Lavin, Mary, (1912-1996.) | Southern Illinois University Special Collections Research Center
Mary Lavin, author of exquisitely told short stories, was born in East Walpole, Massachusetts on June 11, 1912. When she was ten, her parents moved to Ireland. An only child, she felt a fierce childish resentment for what had always been home - New England. She began to love Ireland at age fourteen when the family moved to Bective House in County Meath where she spent many hours roaming the long dark passageways and lonely rooms reading Russian novels, acquiring a sensitivity that was never to leave her.

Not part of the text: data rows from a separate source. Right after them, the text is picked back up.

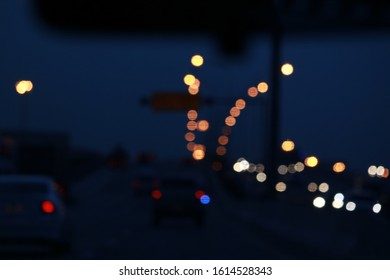
Find the location of `light`. light is located at coordinates click(48, 205).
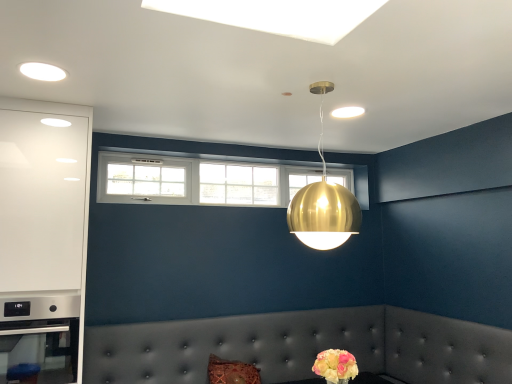
Question: Does tufted leather couch at lower center appear on the left side of gold metallic sphere at upper center?

Choices:
 (A) yes
 (B) no

Answer: (A)

Question: Is tufted leather couch at lower center located outside gold metallic sphere at upper center?

Choices:
 (A) no
 (B) yes

Answer: (B)

Question: Can you confirm if tufted leather couch at lower center is positioned to the right of gold metallic sphere at upper center?

Choices:
 (A) no
 (B) yes

Answer: (A)

Question: From a real-world perspective, is tufted leather couch at lower center physically below gold metallic sphere at upper center?

Choices:
 (A) no
 (B) yes

Answer: (B)

Question: Does tufted leather couch at lower center have a lesser height compared to gold metallic sphere at upper center?

Choices:
 (A) no
 (B) yes

Answer: (B)

Question: From a real-world perspective, is white glossy cabinet at left positioned above or below white glass window at upper center?

Choices:
 (A) above
 (B) below

Answer: (B)

Question: Based on their sizes in the image, would you say white glossy cabinet at left is bigger or smaller than white glass window at upper center?

Choices:
 (A) big
 (B) small

Answer: (A)

Question: Considering the positions of white glossy cabinet at left and white glass window at upper center in the image, is white glossy cabinet at left taller or shorter than white glass window at upper center?

Choices:
 (A) tall
 (B) short

Answer: (A)

Question: Looking at their shapes, would you say white glossy cabinet at left is wider or thinner than white glass window at upper center?

Choices:
 (A) thin
 (B) wide

Answer: (B)

Question: In the image, is white glossy cabinet at left positioned in front of or behind pastel yellow bouquet at lower right?

Choices:
 (A) front
 (B) behind

Answer: (B)

Question: Is point (42, 132) closer or farther from the camera than point (331, 377)?

Choices:
 (A) farther
 (B) closer

Answer: (A)

Question: From the image's perspective, is white glossy cabinet at left positioned above or below pastel yellow bouquet at lower right?

Choices:
 (A) above
 (B) below

Answer: (A)

Question: Is white glossy cabinet at left wider or thinner than pastel yellow bouquet at lower right?

Choices:
 (A) wide
 (B) thin

Answer: (A)

Question: Is pastel yellow bouquet at lower right inside the boundaries of gold metallic sphere at upper center, or outside?

Choices:
 (A) inside
 (B) outside

Answer: (B)

Question: Is point (338, 350) positioned closer to the camera than point (323, 92)?

Choices:
 (A) closer
 (B) farther

Answer: (A)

She was educated at Loreto Convent, Stephen's Green, Dublin, and the National University of Ireland at Dublin, where her M.A. thesis on Jane Austen won her first class honors. Though beginning a study of Virginia Woolf for her Ph.D., and attracted to the scene of literary activity, she never considered becoming a writer herself. As she related, "I still conserved a curious naivete - that literature was written by the dead. But one day someone spoke casually of having taken tea with Virginia Woolf. I was strangely struck by this information and all during the day from time to time I found myself wondering what Virginia Woolf was doing. It must have been when I realized that she might be at her desk writing that my mind finally made the connection between work and the hand that wrote it. I turned over the typescript of my thesis, which I was correcting at the time and wrote my first short story on it." Her first story, "Miss Holland" was awarded the James Tait Black Memorial Prize.
In September 1942 she married William Walsh, a lawyer, who later entered politics. They had three children. Following her husband's premature death, Ms. Lavin devoted her energies to running the farm, rearing her children, and like Jane Austen, continuing her writing on the kitchen table in the evening. Her stories have been published in the
The New Yorker,
and other fine magazines, as well as in collected volumes. She is also the author of two novels:
The House in Clew Street
Commended for her strength as a woman and as a writer of succinct stories, Ms. Lavin continued to write in Ireland. "In my life," she related, "writing never came first; now however, that my other tasks are nearly done I find my work is gaining in importance for me every day. This is perhaps because of the diminishing ratio between the stories left to write and the time left to write them."